The first electric ute to be commercially available in Australia has arrived and is on a tour showing the nation what it can do.
- The Chinese-manufactured dual-cab utility has a range of 330km
- The first version of the ute is two-wheel drive
- Its limitations may make it unsuitable for Australian farms
Chinese manufacturer LDV’s eT60 is being showcased by climate campaigning organisation Solar Citizens as part of a push for tighter regulation on vehicle emissions.
There are companies in Australia that convert diesel utes or trucks to electric but until now there has not been a purpose-built electric ute available domestically.
The dual-cab, two-wheel drive ute has a 330-kilometre range and a one-tonne towing capacity.
It will sell for $92,990 plus on-road costs, which is about double the price of the top diesel equivalent.
Ben White, a research engineer from the Kondinin Group, which tests farm technology and machinery, said it was “great” to see the EV arrive, but suspects its specs will limit sales in the agricultural sector.
“I think that most cockies would be looking for a four-wheel drive,” he said.
“We want to be able to drive through the paddocks, we want to be able to check stock, we want to be able to carry loads to and from town, so it comes back to that equivalence and being able to do that job we need it to do.”
‘Feels like a normal ute’
Solar Citizens regional clean transport organiser Ben Lever said having an electric ute on Australian roads was a big step forward.
“It wasn’t all that long ago that people were saying that electric utes didn’t exist anywhere in the world,” he said.
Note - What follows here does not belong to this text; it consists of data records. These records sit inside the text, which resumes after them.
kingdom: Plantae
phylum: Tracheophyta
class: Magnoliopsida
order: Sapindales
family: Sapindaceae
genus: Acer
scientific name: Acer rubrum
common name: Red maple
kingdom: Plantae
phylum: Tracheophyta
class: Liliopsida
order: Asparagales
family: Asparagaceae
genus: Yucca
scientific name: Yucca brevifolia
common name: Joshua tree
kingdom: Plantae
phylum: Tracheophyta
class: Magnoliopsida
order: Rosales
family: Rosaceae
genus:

“Well, here it is right now.
“It’s no unicorn — it’s right here.”
Mr Lever said the ute, which would otherwise be almost completely silent, emits a “little bit of a musical note” for safety reasons.
It also has power points so that it can be used to run tools.
Tatura dairy producer and Farmers for Climate Action member Emily Crawford said she was excited to see the technology.
“We could actually have the options of reducing carbon emissions and saving money on diesel,” she said.
“It’s great — it feels like a normal ute to me.”
Solar Citizens is using the ute tour to push the federal government to change vehicle emissions standards laws, which Mr Lever said could lead to more choice in the EV market.
“A lot of our peer nations have fuel emissions standards that require the car companies to bring in a range of vehicles, some of which are much cleaner and efficient, and that includes a good mix of electric vehicles as well,” he said.
“Because Australia doesn’t have these standards, that means we are at the bottom of the queue.”
Not quite there yet
Other utes that are available overseas, such as the Ford F150 Lightning, are what have farmers like Ms Crawford excited to make the change.
“We need something that is equivalent to a Toyota LandCruiser or a Ford F150 — something that we [can use] to tow and that’s versatile,” she said.
Mr White said when electric utes were up to the task the agriculture sector would make the change.
“We do big kilometres in Australia, probably more than anyone would do in Europe or the US, and range anxiety is a real thing,” he said.
“There is a bit of anxiety and planning that builds into that, and that’s OK, but once the range grows to 700 or 800km, that will dissipate.”
The ute is the latest addition to the range of electric farm equipment that is becoming available to farmers.
There are already electric motorbikes and side-by-sides working on Australian farms, and more are on the way.
Mr White was waiting for electric tractors from major manufacturers to arrive in the country.
“There are a few EV tractors being brought to market in the next few years,” he said.
“Fendt has got one, John Deere is bringing one out next year, and people should keep an eye out for that.
“They are all pretty small — we are talking 100 horsepower equivalent size, which is good for horticulturists and smaller area operators.”